Nenhuma interpretação exterior corresponde ao seu ser, nem ele mesmo consegue elaborar
uma imagem que dê conta de dizer o que ele é. O protagonista sente-se como um fantasma
dentro de um corpo, no qual nem ele mesmo é capaz de se identificar. Passa a sofrer com
essa constatação e ao mesmo tempo fica indignado com modo insensível e cínico com o
qual as outras pessoas se comportam. Observando as pessoas mais próximas, como sua
mulher e seus sócios, se sente completamente apavorado diante da harmonia e tranqüilidade
com que cada um se concebe como um ser único e coerente, que, ao mesmo tempo,
apresentam contradições e comportamentos contrários a esta interpretação própria.
A crise de Vitangelo leva-o a adotar uma postura satírica. Sua “essência de ser”, sem se
sentir presa a nenhuma interpretação, nem mesmo a que ele poderia criar para si, resolve
jogar e brincar com as diversas personas que lançam sobre ele. Decide lutar contra todas as
imagens que a sociedade tinha sobre ele, e das quais não se conformava.
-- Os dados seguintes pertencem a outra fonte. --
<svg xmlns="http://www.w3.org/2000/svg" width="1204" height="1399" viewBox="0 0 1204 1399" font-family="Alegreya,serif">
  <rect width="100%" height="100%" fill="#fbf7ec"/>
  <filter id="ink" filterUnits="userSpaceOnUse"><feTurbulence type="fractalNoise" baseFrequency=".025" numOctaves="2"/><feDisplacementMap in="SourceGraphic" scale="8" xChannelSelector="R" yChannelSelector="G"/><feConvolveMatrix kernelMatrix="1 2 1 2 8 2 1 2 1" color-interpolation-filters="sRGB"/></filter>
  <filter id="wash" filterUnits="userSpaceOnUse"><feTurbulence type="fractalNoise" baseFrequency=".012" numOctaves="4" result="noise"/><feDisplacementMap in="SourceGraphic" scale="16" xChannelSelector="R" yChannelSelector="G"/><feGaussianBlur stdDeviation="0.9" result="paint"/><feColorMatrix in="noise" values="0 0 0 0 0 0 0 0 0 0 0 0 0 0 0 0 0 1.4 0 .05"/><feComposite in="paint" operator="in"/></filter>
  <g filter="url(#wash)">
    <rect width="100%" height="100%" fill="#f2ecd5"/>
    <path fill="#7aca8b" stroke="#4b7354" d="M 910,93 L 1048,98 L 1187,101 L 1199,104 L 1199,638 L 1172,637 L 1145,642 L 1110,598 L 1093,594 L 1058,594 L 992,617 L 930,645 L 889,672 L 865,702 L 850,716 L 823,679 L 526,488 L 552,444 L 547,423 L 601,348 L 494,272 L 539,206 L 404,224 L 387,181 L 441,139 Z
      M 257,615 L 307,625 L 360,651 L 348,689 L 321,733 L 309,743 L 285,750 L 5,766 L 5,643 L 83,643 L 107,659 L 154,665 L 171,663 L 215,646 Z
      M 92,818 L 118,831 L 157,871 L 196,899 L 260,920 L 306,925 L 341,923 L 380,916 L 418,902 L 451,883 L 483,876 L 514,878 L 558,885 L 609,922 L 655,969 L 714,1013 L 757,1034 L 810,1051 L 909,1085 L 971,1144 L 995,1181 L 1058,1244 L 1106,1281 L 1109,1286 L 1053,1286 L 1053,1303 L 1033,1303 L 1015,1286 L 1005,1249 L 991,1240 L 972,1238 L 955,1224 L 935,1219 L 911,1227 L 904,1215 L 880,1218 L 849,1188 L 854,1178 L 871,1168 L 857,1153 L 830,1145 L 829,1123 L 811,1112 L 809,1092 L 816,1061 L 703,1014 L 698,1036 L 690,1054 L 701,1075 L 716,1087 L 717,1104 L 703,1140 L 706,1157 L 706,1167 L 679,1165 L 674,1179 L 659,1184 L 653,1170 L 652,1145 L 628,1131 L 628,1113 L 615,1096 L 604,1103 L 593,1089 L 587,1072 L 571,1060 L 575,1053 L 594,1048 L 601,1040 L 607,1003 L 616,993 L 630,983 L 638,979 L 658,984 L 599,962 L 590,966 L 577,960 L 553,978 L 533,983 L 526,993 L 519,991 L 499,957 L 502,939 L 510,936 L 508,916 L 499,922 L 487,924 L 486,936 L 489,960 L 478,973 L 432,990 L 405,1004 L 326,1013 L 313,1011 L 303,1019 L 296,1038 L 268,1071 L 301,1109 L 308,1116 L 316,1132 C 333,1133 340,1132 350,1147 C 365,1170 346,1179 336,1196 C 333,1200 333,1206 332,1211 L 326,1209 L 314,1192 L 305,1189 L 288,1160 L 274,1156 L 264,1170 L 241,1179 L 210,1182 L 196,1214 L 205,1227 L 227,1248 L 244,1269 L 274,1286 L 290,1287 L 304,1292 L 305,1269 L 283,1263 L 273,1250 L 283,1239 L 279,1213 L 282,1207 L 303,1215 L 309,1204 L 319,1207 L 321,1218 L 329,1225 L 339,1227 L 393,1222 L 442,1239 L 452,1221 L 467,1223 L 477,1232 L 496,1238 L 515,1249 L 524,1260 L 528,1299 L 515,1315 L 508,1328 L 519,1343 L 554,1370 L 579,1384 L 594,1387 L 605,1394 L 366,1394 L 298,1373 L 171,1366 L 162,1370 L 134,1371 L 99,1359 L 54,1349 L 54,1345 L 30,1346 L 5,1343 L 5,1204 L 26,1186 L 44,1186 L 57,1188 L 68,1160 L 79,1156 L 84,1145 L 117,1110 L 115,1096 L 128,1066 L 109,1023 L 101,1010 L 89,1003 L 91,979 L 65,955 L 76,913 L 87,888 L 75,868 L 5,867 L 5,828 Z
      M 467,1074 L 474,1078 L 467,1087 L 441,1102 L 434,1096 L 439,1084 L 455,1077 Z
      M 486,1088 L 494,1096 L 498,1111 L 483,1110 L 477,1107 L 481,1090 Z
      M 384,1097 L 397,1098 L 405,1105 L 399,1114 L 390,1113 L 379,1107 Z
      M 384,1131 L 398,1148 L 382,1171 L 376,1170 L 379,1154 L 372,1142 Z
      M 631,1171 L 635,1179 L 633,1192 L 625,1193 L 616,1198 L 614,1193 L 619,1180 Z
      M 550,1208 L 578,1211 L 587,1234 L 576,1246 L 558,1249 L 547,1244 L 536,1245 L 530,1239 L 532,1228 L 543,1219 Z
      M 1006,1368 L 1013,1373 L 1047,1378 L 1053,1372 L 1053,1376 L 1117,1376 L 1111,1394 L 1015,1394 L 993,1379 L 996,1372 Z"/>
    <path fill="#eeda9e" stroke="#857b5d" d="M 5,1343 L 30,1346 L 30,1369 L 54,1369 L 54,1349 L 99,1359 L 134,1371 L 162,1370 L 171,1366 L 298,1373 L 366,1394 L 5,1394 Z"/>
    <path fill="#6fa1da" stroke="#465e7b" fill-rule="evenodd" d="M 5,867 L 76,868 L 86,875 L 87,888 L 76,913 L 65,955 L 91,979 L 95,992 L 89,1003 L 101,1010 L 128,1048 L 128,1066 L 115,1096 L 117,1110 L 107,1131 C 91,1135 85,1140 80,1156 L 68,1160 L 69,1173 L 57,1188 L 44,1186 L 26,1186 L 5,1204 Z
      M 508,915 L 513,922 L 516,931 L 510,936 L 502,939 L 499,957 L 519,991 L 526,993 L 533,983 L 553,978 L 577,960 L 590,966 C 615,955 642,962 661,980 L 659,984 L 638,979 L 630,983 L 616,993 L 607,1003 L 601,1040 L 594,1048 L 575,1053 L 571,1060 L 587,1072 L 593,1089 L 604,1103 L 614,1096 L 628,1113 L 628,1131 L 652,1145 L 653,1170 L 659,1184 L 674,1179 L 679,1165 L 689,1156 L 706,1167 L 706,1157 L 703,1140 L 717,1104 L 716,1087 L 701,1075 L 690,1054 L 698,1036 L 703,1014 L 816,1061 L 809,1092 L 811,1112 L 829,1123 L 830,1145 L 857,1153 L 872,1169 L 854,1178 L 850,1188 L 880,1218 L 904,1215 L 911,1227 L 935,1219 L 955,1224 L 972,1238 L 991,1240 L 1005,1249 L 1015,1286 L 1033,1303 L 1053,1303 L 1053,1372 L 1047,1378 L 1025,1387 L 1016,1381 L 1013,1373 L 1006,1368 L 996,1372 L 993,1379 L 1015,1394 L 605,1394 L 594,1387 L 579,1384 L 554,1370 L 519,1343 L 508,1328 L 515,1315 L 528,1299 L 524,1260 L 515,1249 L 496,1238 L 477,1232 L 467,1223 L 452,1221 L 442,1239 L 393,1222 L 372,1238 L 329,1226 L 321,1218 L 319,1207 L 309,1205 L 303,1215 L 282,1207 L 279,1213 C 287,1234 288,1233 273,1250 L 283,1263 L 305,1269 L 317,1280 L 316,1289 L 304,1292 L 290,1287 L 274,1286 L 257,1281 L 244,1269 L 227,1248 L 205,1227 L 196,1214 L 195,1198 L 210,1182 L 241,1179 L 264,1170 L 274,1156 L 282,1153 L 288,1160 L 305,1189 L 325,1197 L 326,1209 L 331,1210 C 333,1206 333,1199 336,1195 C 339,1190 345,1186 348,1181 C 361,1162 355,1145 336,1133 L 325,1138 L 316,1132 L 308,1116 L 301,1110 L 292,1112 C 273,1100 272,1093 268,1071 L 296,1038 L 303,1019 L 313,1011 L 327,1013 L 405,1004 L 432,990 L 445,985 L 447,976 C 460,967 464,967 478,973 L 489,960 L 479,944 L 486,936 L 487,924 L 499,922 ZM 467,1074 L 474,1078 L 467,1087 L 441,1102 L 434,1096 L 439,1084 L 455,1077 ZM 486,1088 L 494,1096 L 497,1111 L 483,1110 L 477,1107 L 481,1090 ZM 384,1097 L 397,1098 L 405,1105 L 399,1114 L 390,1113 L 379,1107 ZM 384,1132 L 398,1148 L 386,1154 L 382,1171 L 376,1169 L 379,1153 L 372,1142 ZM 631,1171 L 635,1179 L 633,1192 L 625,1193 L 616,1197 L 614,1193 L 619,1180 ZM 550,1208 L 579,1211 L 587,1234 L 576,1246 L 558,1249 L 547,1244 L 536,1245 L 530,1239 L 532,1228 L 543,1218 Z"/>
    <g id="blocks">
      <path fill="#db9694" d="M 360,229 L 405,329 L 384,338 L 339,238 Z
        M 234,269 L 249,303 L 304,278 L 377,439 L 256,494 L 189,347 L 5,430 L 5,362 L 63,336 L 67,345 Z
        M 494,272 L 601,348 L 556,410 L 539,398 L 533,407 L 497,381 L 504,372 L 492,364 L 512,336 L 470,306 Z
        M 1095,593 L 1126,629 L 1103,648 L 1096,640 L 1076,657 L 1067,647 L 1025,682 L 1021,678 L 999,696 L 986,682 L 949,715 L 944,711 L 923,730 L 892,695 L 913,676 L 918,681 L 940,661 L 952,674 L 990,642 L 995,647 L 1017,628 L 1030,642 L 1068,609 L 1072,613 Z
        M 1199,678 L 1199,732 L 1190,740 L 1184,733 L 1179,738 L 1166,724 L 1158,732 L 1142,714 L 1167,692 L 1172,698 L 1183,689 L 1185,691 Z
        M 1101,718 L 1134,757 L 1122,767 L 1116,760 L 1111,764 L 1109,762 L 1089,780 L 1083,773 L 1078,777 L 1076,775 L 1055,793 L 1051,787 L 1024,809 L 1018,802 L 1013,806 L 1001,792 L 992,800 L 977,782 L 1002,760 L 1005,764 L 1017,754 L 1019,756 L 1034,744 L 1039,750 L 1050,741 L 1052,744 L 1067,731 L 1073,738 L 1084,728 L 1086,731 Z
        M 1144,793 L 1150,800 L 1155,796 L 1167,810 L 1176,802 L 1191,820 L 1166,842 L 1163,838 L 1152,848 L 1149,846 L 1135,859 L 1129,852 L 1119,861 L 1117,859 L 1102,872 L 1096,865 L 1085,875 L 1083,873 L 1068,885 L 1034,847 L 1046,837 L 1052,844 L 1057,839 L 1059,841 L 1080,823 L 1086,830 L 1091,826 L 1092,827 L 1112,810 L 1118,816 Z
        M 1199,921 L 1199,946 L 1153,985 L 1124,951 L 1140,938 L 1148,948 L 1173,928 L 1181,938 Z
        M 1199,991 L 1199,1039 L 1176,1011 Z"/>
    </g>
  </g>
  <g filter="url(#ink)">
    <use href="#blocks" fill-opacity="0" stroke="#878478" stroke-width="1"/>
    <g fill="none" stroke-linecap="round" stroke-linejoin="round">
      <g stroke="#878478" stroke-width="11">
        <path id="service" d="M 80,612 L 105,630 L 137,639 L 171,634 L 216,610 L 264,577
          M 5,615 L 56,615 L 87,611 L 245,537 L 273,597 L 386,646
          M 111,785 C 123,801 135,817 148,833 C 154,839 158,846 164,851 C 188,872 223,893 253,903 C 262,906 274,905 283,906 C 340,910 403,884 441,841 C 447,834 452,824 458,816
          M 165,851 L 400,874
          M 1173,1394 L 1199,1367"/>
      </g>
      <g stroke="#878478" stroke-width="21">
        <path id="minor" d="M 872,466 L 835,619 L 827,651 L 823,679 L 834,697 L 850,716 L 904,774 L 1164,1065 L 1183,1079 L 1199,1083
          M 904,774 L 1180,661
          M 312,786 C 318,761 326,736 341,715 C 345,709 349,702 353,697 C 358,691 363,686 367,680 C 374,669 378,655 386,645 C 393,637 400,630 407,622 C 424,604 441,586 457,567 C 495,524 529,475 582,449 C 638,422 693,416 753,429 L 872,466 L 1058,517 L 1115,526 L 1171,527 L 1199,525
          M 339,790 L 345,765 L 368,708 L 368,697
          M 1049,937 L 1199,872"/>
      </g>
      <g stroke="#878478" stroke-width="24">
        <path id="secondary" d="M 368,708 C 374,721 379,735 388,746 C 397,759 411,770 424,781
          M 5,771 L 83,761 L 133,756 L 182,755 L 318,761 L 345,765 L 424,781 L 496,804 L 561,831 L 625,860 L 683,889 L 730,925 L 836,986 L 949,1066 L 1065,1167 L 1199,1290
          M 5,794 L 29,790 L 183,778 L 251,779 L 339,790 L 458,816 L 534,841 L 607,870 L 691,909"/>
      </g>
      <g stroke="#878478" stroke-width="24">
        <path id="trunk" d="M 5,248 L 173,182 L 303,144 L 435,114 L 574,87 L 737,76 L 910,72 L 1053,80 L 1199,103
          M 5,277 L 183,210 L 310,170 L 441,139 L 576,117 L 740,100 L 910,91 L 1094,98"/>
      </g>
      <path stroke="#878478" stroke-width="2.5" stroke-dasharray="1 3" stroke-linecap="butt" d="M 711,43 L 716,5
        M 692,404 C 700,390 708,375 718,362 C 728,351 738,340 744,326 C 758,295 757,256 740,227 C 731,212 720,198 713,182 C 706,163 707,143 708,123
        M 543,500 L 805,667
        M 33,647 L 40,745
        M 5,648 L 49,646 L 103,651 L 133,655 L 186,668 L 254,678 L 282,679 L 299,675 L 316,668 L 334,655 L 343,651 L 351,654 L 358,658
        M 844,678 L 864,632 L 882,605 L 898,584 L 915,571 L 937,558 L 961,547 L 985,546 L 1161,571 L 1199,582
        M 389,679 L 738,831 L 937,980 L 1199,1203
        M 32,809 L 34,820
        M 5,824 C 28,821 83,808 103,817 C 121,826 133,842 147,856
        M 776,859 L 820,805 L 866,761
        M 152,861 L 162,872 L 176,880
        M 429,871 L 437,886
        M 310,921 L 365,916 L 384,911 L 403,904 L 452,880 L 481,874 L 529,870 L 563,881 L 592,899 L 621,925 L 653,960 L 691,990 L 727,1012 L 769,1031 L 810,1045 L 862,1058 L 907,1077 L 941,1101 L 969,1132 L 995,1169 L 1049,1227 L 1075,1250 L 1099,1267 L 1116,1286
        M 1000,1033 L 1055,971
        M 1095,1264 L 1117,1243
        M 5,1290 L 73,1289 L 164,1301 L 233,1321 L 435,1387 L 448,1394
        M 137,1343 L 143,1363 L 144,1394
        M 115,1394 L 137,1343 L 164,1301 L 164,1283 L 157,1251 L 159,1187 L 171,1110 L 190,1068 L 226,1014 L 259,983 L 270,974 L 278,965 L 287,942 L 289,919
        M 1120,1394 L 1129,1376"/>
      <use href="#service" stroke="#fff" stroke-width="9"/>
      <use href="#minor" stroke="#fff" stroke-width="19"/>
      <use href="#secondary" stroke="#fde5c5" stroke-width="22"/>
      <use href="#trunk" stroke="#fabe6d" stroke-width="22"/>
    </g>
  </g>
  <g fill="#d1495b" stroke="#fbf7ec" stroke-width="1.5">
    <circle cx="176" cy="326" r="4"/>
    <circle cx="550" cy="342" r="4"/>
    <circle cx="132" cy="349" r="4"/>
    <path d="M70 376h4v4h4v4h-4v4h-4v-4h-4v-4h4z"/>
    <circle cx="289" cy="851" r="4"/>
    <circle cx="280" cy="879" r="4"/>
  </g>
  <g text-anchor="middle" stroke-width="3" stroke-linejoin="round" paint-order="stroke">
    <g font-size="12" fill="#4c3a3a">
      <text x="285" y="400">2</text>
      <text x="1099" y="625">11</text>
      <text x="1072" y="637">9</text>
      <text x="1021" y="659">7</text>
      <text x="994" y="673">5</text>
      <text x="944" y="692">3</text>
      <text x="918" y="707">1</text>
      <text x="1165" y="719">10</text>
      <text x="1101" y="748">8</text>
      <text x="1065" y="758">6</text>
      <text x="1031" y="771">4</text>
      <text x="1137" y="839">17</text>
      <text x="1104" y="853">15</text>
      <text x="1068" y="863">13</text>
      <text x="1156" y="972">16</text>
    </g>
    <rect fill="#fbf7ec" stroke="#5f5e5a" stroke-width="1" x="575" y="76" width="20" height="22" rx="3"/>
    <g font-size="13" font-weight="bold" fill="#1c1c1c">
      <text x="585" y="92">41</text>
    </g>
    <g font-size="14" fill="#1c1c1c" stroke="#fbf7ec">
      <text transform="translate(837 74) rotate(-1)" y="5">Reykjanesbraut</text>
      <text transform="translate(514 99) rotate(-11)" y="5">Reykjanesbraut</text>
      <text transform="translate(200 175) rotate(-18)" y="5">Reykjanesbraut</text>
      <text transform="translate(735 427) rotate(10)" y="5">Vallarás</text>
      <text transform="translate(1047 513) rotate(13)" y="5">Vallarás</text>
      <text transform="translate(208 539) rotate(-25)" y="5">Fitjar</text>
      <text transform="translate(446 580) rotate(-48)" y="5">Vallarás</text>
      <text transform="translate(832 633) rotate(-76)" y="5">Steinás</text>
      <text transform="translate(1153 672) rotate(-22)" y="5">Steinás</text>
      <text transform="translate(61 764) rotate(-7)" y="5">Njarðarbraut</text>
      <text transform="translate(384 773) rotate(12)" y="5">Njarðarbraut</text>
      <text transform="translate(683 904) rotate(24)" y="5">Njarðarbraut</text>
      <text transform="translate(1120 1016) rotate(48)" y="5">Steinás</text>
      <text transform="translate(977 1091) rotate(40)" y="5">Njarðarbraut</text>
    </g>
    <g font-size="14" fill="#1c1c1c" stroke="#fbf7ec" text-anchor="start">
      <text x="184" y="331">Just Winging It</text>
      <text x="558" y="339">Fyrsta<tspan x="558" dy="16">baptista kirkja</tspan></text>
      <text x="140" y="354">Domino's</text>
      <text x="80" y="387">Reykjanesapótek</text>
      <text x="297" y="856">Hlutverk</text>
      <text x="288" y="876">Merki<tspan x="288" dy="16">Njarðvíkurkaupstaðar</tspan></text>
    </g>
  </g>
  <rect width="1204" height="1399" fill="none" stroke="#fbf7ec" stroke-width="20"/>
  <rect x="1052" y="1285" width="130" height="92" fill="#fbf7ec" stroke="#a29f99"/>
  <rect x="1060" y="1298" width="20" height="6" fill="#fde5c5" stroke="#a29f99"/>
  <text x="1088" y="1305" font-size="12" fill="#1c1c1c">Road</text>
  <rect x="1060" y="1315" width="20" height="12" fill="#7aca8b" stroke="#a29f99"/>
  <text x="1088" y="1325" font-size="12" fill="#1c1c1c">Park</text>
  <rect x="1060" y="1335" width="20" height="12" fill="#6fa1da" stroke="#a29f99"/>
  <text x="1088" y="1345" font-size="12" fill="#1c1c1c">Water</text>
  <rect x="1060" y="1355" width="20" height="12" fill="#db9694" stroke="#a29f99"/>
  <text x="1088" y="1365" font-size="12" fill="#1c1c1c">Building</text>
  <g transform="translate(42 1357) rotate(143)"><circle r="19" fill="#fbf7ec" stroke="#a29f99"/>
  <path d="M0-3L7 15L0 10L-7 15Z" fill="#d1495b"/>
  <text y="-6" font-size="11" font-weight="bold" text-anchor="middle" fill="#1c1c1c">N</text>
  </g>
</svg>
Por ser herdeiro de um banco, Vitangelo carregava a imagem de usurário na cidade. Mas,
segundo ele, essa imagem era injusta: ele mesmo, nunca se preocupara em enriquecer ou
aumentar os lucros do banco. A imagem de usurário era uma conseqüência de seu pai, que
possuía sim esse estigma, mas que ao morrer, além do banco, lhe transmitira essa imagem
negativa. Como então fugir desse enquadramento social injusto?
Sem estragar as surpresas e reviravoltas do romance, na apresentação desse conflito fica
nítida a tônica da narrativa e da nova forma com que Pirandello orientará a questão da
subjetividade: mostra-a em luta brutal com as inúmeras imagens que o corpo social lança
sobre ela, e, ilustra como essas imagens podem engessar o ser humano. Com exceção de
Vitangelo, todos os demais personagens estão tranqüilos e acomodados com uma imagem
única, mas, ao mesmo tempo, estão presos e limitados por aquele papel que a sociedade os
conferiu. Qualquer oscilação, desvio ou alteração resulta numa reação negativa, até mesmo
em retaliação, e pode ser interpretada como loucura ou rebeldia.
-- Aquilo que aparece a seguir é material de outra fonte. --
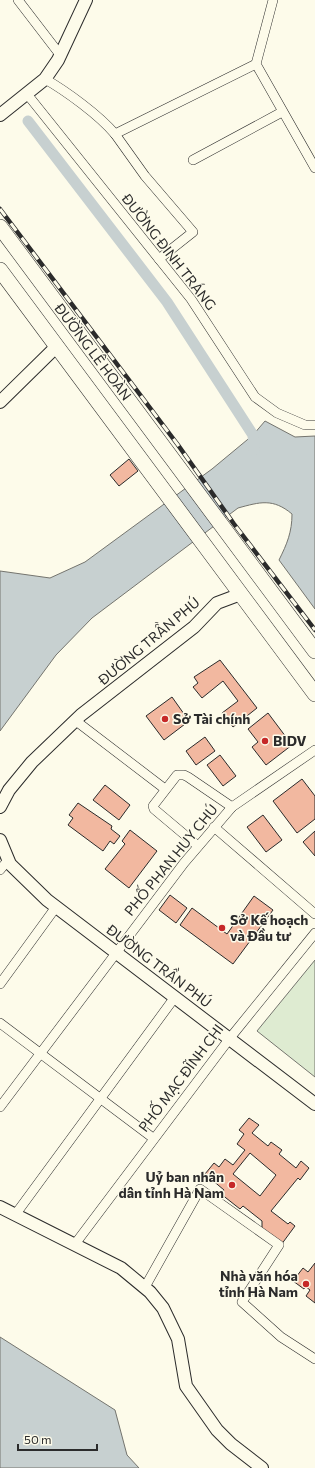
<svg xmlns="http://www.w3.org/2000/svg" width="315" height="1468" viewBox="0 0 315 1468" font-family="Commissioner,sans-serif">
<style>
.green{fill:#deebd1;stroke:#74746e}
.water{fill:#c7d0d0;stroke:#74746e}
.lines{fill:none;stroke-linecap:round;stroke-linejoin:round}
.canal{stroke:#c7d0d0;stroke-width:11}
.building{fill:#f2b8a0;stroke:#2b2b2b;fill-rule:evenodd}
.minor-casing{stroke:#2b2b2b;stroke-width:10}
.tertiary-casing{stroke:#2b2b2b;stroke-width:14}
.primary-casing{stroke:#2b2b2b;stroke-width:16}
.minor{stroke:#fdfbea;stroke-width:9}
.tertiary{stroke:#fdfbea;stroke-width:12}
.primary{stroke:#fdfbea;stroke-width:15}
.rail-casing{stroke:#2b2b2b;stroke-width:4.5}
.rail{stroke:#fdfbea;stroke-width:3;stroke-dasharray:9;stroke-linecap:butt}
.poi-dot{fill:#c62828;stroke:#fdfbea;stroke-width:1.5}
.labels{text-anchor:middle;stroke-width:3;stroke-linejoin:round;paint-order:stroke}
.street-label{font-size:14px;fill:#2b2b2b;stroke:#fdfbea}
.poi-label{font-size:14px;font-weight:bold;fill:#2b2b2b;stroke:#fdfbea;text-anchor:start}
</style>
<rect width="100%" height="100%" fill="#fdfbea"/>
<path class="green" d="M315 960V1077L257 1031Z"/>
<g class="water">
<path d="M265 421 295 437 315 436V609L279 560C287 544 292 532 292 514 273 498 260 502 238 508L92 618 56 655 0 731V571L50 578 85 562 212 469 253 435Z"/>
<path d="M0 1337 115 1410 127 1455 139 1468H0Z"/>
</g>
<g class="lines">
<path class="canal" d="M28 121 167 302 253 435 254 450"/>
</g>
<g class="building">
<path d="M129 459 138 471 119 486 110 475Z"/>
<path d="M220 660 257 708 233 727 222 713 238 701 223 681 202 698 193 687 198 683 194 677Z"/>
<path d="M172 697 189 721 164 740 146 716Z"/>
<path d="M268 713 292 745 266 765 252 747 258 742 248 729Z"/>
<path d="M205 737 215 751 196 765 186 751Z"/>
<path d="M220 755 236 776 223 786 207 765Z"/>
<path d="M302 779 315 796V819L297 833 273 801Z"/>
<path d="M105 785 130 805 119 820 93 800Z"/>
<path d="M78 803 112 826 111 829 120 836 114 844 110 841 103 851 68 825 73 818 69 815Z"/>
<path d="M263 815 282 840 266 852 247 827Z"/>
<path d="M130 830 157 851 129 888 105 869 125 844 122 841Z"/>
<path d="M315 831V856L303 842Z"/>
<path d="M170 895 187 908 176 923 159 910Z"/>
<path d="M254 896 273 910 233 964 180 925 192 908 227 934Z"/>
<path d="M249 1118 259 1125 252 1133 268 1146 271 1142 282 1150 279 1154 296 1168 301 1161 309 1168 300 1180 298 1178 271 1211 288 1224 290 1222 295 1226 281 1245 262 1230V1221L243 1206 240 1209 221 1194 224 1190 205 1174 214 1163 219 1167 225 1159 233 1165 245 1150 237 1144 244 1134 239 1130ZM250 1153 276 1175 260 1196 233 1174Z"/>
<path d="M315 1263V1303L306 1296 310 1290 306 1287 304 1289 293 1281 303 1268 308 1272Z"/>
</g>
<g class="lines">
<g class="minor-casing">
<g id="minor">
<path d="M18 0 61 56"/>
<path d="M273 0 256 64 315 168"/>
<path d="M45 79C66 91 99 115 115 134L256 64"/>
<path d="M27 94 191 299 255 397 277 413 305 425H315"/>
<path d="M115 134 145 176 193 232 159 259"/>
<path d="M193 160 282 112"/>
<path d="M76 721 165 789"/>
<path d="M214 827 315 914"/>
<path d="M198 846 154 809 153 806 177 775H184L188 777 232 807"/>
<path d="M0 870 8 860"/>
<path d="M0 984 56 907"/>
<path d="M0 1023 153 1138"/>
<path d="M0 1107 184 863 232 807 315 750"/>
<path d="M15 1215 175 997"/>
<path d="M75 1244 230 1038 315 933"/>
<path d="M145 1287 200 1189 279 1245 242 1302 281 1337 315 1359"/>
</g>
</g>
<g class="tertiary-casing">
<g id="tertiary">
<path d="M0 115 45 79 58 60 86 0"/>
<path d="M0 402 57 346"/>
<path d="M0 807 9 790 32 762 81 715 194 627 217 603 241 594"/>
<path d="M0 840 10 864 47 900 315 1104"/>
<path d="M0 1207 121 1268 150 1292 163 1308 178 1339 186 1386 217 1430 231 1444 262 1468"/>
</g>
</g>
<g class="primary-casing">
<g id="primary">
<path d="M0 227 315 651"/>
<path d="M0 270 315 694"/>
</g>
</g>
<use href="#minor" class="minor"/>
<use href="#tertiary" class="tertiary"/>
<use href="#primary" class="primary"/>
<g class="rail-casing">
<path id="rail" d="M0 209 178 445 234 524 315 630"/>
</g>
<use href="#rail" class="rail"/>
</g>
<g class="poi-dot">
<circle cx="165" cy="719" r="4"/>
<circle cx="265" cy="741" r="4"/>
<circle cx="222" cy="928" r="4"/>
<circle cx="232" cy="1185" r="4"/>
<circle cx="306" cy="1284" r="4"/>
</g>
<g class="labels">
<g class="street-label">
<text transform="translate(169 252) rotate(52)" y="5">ĐƯỜNG ĐINH TRÁNG</text>
<text transform="translate(93 352) rotate(53)" y="5">ĐƯỜNG LÊ HOÀN</text>
<text transform="translate(149 641) rotate(-40)" y="5">ĐƯỜNG TRẦN PHÚ</text>
<text transform="translate(171 860) rotate(-51)" y="5">PHỐ PHAN HUY CHÚ</text>
<text transform="translate(159 966) rotate(37)" y="5">ĐƯỜNG TRẦN PHÚ</text>
<text transform="translate(181 1078) rotate(-53)" y="5">PHỐ MẠC ĐĨNH CHI</text>
</g>
<g class="poi-label">
<text x="173" y="724">Sở Tài chính</text>
<text x="273" y="746">BIDV</text>
<text x="230" y="925">Sở Kế hoạch<tspan x="230" dy="16">và Đầu tư</tspan></text>
<text x="224" y="1182" text-anchor="end">Uỷ ban nhân<tspan x="224" dy="16">dân tỉnh Hà Nam</tspan></text>
<text x="298" y="1281" text-anchor="end">Nhà văn hóa<tspan x="298" dy="16">tỉnh Hà Nam</tspan></text>
</g>
</g>
<path d="M18 1444v6h79v-6" fill="none" stroke="#2b2b2b" stroke-width="2"/>
<text x="24" y="1444" font-size="12" fill="#2b2b2b" stroke="#fdfbea" stroke-width="3" paint-order="stroke">50 m</text>
</svg>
Se nas duas obras anteriores, O Humorismo e Seis Personagens em Busca de um Autor, o
problema da identidade se constitui e, em seguida, se choca consigo mesmo, já no romance
o conflito se agrava, colocando essa “identidade” que já é frágil, diante de um ataque
constante do coletivo social: como o ser vai poder se afirmar diante dos outros, já que ele
mesmo está ciente da sua característica fragmentária? Restaria alguma chance de luta entre
essas duas entidades? Mas, já que a identidade se debate em si mesma, por que algum
indivíduo deveria seguir alguma regra ou manter sua conduta dentro de certos parâmetros?
Eis algumas questões que podem ser levantadas após a leitura do romance. Em resposta,
talvez, a alguma delas, Pirandello dá uma pista:
“(...) não sou um autor de farsas, mas um autor de tragédias. E a vida não é uma farsa, é
uma tragédia. O aspecto trágico da vida está precisamente nessa lei a que o homem é
forçado a obedecer, a lei que o obriga a ser um. Cada qual pode ser um, nenhum, cem mil,
mas a escolha é um imperativo necessário.”
Rodolfo A. L. Barros é leitor e escreve nas horas vagas.